Without partnering with the local church, we would have to build facilities to house our work.
Without partnership with microfinance organizations, we would have to become a lending institution with much greater administrative support and infrastructure.
Without partnerships with local hospitals, we would have to staff doctors and nurses, handle the collection and distribution of medication, etc.
For one family to receive nine months of care in our program, it currently costs about $320 which includes the administrative support and oversight. In a world where CARE for AIDS tried to own all parts of the care spectrum from diagnosis, to treatment, to counseling, to education, to financing, to empowerment, etc., the cost of care would skyrocket to at least a few thousand dollars per client.
This past week, I spent some time with a fantastic organization called Feeding Children Everywhere. They were founded in response to the crisis in Haiti, but they have exploded in the last two years. They are now mobilizing volunteers nationwide to pack and ship food to areas of need around the world. This year, CARE for AIDS will spend over $125,000 on food for our clients and their families. It is such a vital part of our process because it helps our clients take their medication on a full stomach, strengthen their immune system, and feed their children while they are out of work. While this part of the process is so vital, providing food is not our main mission or objective. Our main objective is to help as many families as possible affected by HIV have hope for this life and the next. Providing food is just one way we do that. If we established a strategic partnership with an organization like FCE who could not only help us save money on our food expenses but also help us focus on what we do best, so many more people could receive the care they need to live long lives and raise their kids.
So, in summary, why is partnership so important?
1. If we try to do everything, we won’t do anything well
This is a principle that I have preached since day one of this ministry. Ever since we decided to scrap a weekend program we started for children in a community in Kenya, we have been relentless about focus. Partnerships allow multiple parties to better accomplish their individual goals by working together. The Bible describes the body of Christ as one body with many parts. We are very thankful that can just be one part and rely on other organizations to complement us.
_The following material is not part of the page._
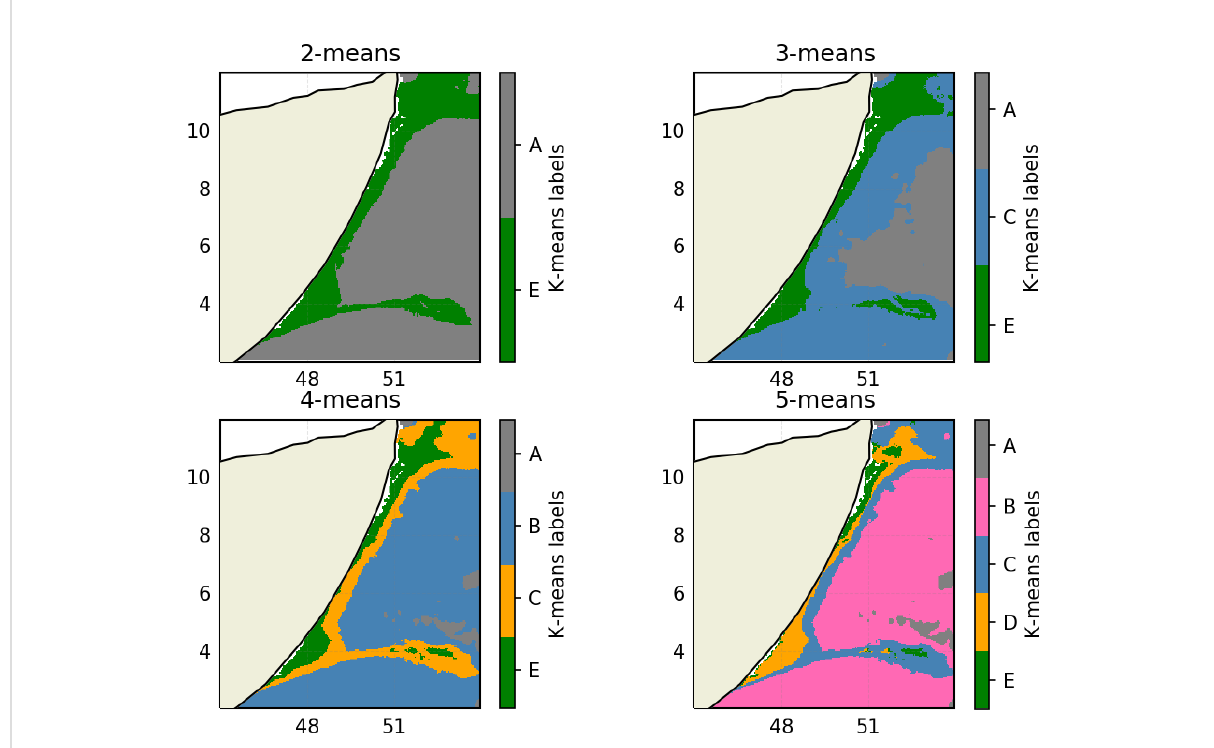
FIGURE 4 Maps showing the regions identi fi ed with clustering, using different numbers of pre-de fi ned clusters corresponding to those shown in Figure 3. This corresponds to the 2-variable model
2. Donors have more confidence that their dollars go farther
Donors are always interested in who we partner with. Not only does it give us credibility, but also it multiplies the value of their dollar. They know that they are paying a fraction of the actual cost of care because our strategic partners are covering the rest. That provides great assurance for donors.
3. It keeps the focus more on the mission and less on the organization
It is so easy to think about what can make our organization more successful or visible or what can help us raise more money. However, the real question is, “How can we better accomplish the mission that we are called to?” Strategic partnerships may mean less credit for your organization, but at the end of the day, more people are receiving care. That is a win for us.